FRAGMENTO DEL TEXTO —
((

Al terminar el Maestro su oración, se dirigieron a Él y
le dijeron con toda sencillez: Señor, enséñanos a orar. ¿Realmente sabemos
rezar el Padrenuestro?
Comenzamos hoy a revisar cada uno de los aspectos del Padrenuestro.
Semana a semana iremos repasando cada parte de la oración fundamental que el
mismo Señor Jesucristo nos enseñó.
SEÑOR, ENSÉÑANOS A ORAR
I. Los discípulos veían muchas veces cómo Jesús se
retiraba a solas y permanecía largo tiempo en oración; en ocasiones, noches
enteras. Por eso, un día leemos en el Evangelio de la Misa (1), al terminar el
Maestro su oración, se dirigieron a Él y le dijeron con toda sencillez: Señor, enséñanos a orar.
De labios
de Jesús aprendieron entonces aquella plegaria el Padrenuestro que millones de
bocas, en todos los idiomas, habrían de repetir tantas veces a lo largo de los
siglos. Son unas pocas peticiones que el Señor enseñaría también en otras
ocasiones, y quizá por eso difieren los textos de San Lucas y de San Mateo (2)

))

QUÉ SE PIDE — Vuelve a escribir el texto sobre el Padrenuestro desde "Al terminar el Maestro" hasta "aspectos del Padrenuestro.", ambos incluidos, cambiando "sencillez" por "humildad". Los registros son material aparte y no guardan relación con el texto.

REGISTROS PROPORCIONADOS —
((

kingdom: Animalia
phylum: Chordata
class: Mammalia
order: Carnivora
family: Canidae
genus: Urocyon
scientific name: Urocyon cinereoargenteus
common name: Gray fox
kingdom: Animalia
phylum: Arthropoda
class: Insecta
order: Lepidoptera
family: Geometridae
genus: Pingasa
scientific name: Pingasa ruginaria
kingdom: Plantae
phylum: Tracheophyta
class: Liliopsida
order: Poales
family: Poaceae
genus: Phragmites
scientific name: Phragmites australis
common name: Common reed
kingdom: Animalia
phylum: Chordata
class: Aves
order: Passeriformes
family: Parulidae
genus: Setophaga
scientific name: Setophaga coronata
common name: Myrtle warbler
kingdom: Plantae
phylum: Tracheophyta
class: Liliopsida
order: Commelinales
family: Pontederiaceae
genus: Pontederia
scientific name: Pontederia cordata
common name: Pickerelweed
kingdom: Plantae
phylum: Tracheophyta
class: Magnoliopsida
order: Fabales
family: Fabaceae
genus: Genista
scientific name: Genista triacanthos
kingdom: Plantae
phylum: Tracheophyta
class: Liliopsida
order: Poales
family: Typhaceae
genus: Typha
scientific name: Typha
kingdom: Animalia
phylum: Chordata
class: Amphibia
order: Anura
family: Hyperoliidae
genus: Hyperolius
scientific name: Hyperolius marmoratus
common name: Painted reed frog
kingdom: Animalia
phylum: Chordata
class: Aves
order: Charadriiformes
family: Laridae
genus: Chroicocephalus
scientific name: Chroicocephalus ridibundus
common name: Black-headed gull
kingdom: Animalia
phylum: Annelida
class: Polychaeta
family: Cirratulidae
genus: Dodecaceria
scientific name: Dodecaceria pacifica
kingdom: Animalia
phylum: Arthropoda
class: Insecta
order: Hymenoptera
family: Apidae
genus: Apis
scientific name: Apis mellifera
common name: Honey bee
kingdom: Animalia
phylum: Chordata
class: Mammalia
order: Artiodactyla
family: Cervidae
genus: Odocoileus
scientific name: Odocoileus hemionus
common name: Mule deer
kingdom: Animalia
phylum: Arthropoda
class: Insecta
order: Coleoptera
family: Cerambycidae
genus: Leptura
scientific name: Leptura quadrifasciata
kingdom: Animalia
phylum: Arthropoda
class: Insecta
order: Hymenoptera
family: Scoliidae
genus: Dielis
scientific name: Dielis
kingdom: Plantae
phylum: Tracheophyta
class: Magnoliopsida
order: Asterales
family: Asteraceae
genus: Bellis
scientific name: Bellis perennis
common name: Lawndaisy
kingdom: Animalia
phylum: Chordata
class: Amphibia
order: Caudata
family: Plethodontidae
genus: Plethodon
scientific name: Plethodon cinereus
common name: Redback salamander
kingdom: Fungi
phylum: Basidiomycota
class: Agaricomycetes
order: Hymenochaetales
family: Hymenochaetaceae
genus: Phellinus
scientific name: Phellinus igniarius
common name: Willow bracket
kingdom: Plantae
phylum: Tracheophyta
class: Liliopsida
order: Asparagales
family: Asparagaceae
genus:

))

SOLUCIÓN DESARROLLADA —
Al terminar el Maestro su oración, se dirigieron a Él y
le dijeron con toda humildad: Señor, enséñanos a orar. ¿Realmente sabemos
rezar el Padrenuestro?
Comenzamos hoy a revisar cada uno de los aspectos del Padrenuestro.